Wednesday, March 21, 2018

"Matinee Idolizers"

9 x 12"
oil on panel

My new painting features Edward Hopper's New York Movie which I last saw at the Art Institute of Chicago, on loan from the Museum of Modern Art in an exhibition titled America after the Fall: Painting in the 1930's.  The exhibition included my very favorite painters - Hopper, O'Keeffe, Grant Wood to name a few - depicting scenes during the Great Depression.  It was unforgettable.

The Art Institute has several fun facts about New York Movie:

- Hopper painted the work in 1938 after a long dry spell of not painting anything.

- The location is the Palace Theater, now the Lunt-Fontanne Theatre, chosen after scouting out the Strand and others.

- The woman on the right was modeled after Hopper's wife, Jo.  He had her stand under a hallway light in his building for sketching and studies.

- The outfit Jo is wearing was based on the wide-legged jumpsuits actually worn by the Palace Theater's staff.

- The theme on the movie screen was thought to be from a 1937 movie Lost Horizon by Frank Capra.

- The poet Joseph Stanton wrote an ode to the painting. 

Please click here for a larger view.

Monday, March 12, 2018

"A Breath of Fresh Air"

12 x 12"
oil on panel

I once stepped into a gallery in the Smithsonian American Art Museum that had four or five or six, I can't remember how many, grandious landscapes by Albert Bierstadt.  It was crowded with patrons and you could hear a pin drop.

That is exactly what Albert Bierstadt strived for - the awe and amazement from the viewer.  Bierstadt was a showman.  A self-promotor.  He held theatrical events, sold tickets and presented his newest masterpiece by unveiling it from behind a curtain - with dramatic lighting - followed with a tall tale of his explorations in the West and how he came upon this very scene.  One critic described him as the 'vast machinery of advertisement and puffery'.

Bierstadt's paintings were wildly popular and commanded high prices during the time of 1860's - 70's.  People had a thirst for images of the frontier - especially people who lived abroad and had never seen anything like it.

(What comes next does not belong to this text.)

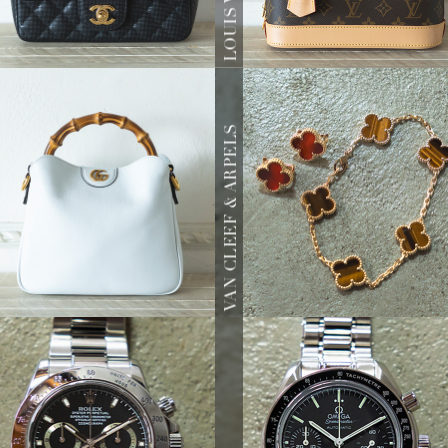
VAN CLEEF & ARPELS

In 1862, Bierstadt's studio was destroyed by a fire, including many of his paintings.  He struggled financially, as the demand for these massive landscape paintings waned - replaced during the Gilded Age with portraits of prominent tycoons and their family members.  Interest in his work was reborn in the 1960's and thanks to his prolific life as an artist, there are hundreds of paintings held by museums around the world.